### PROBLEM STATEMENT
Reproduce the entries beneath exactly, without their images.
··· DATASET
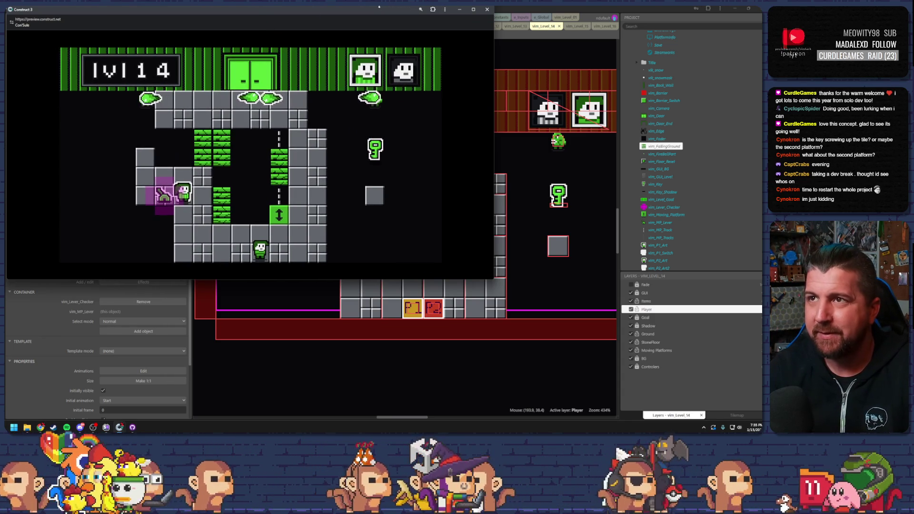
left_click(487, 9)
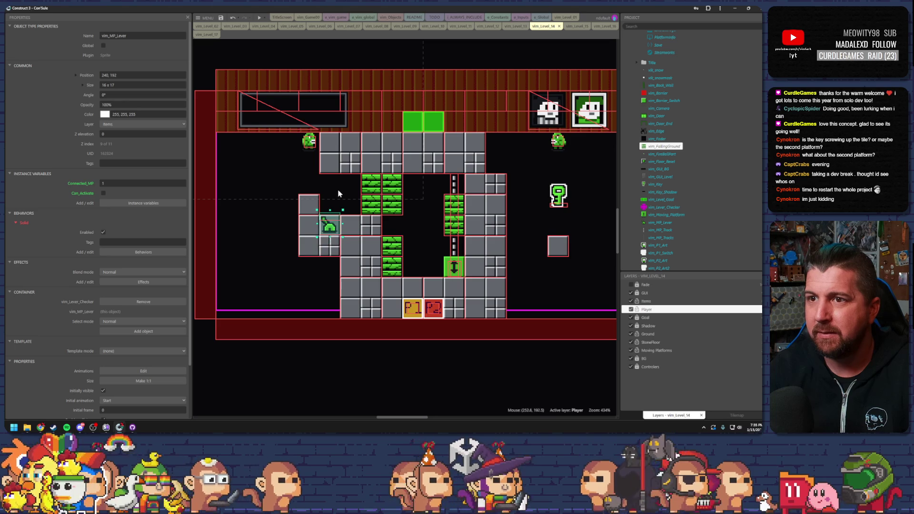
Playtest the climb up to the lever twice more, once in a maximized preview
key("F5")
double_click(295, 10)
key("Left")
key("Up")
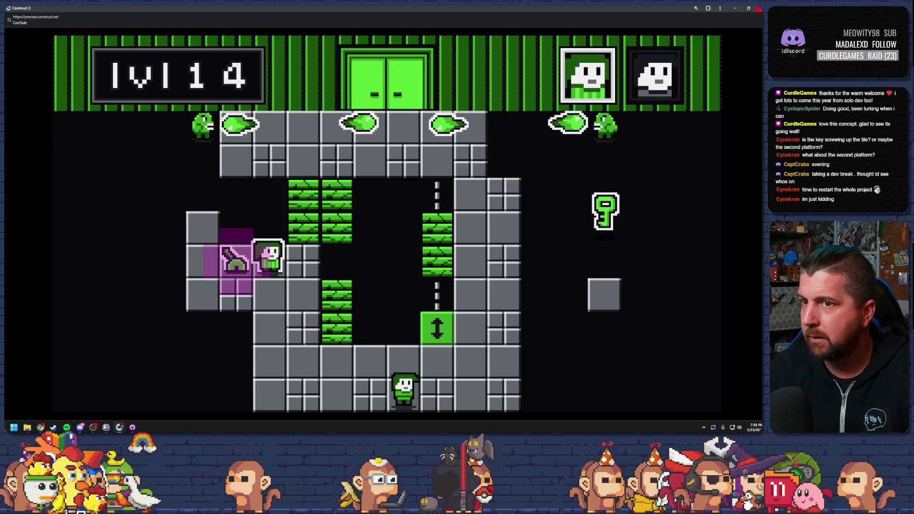
key("alt+F4")
key("F5")
key("Left")
key("Up")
······
### RESULT BELOW
left_click(487, 9)
Playtest the climb up to the lever twice more, once in a maximized preview
key("F5")
double_click(295, 10)
key("Left")
key("Up")
key("alt+F4")
key("F5")
key("Left")
key("Up")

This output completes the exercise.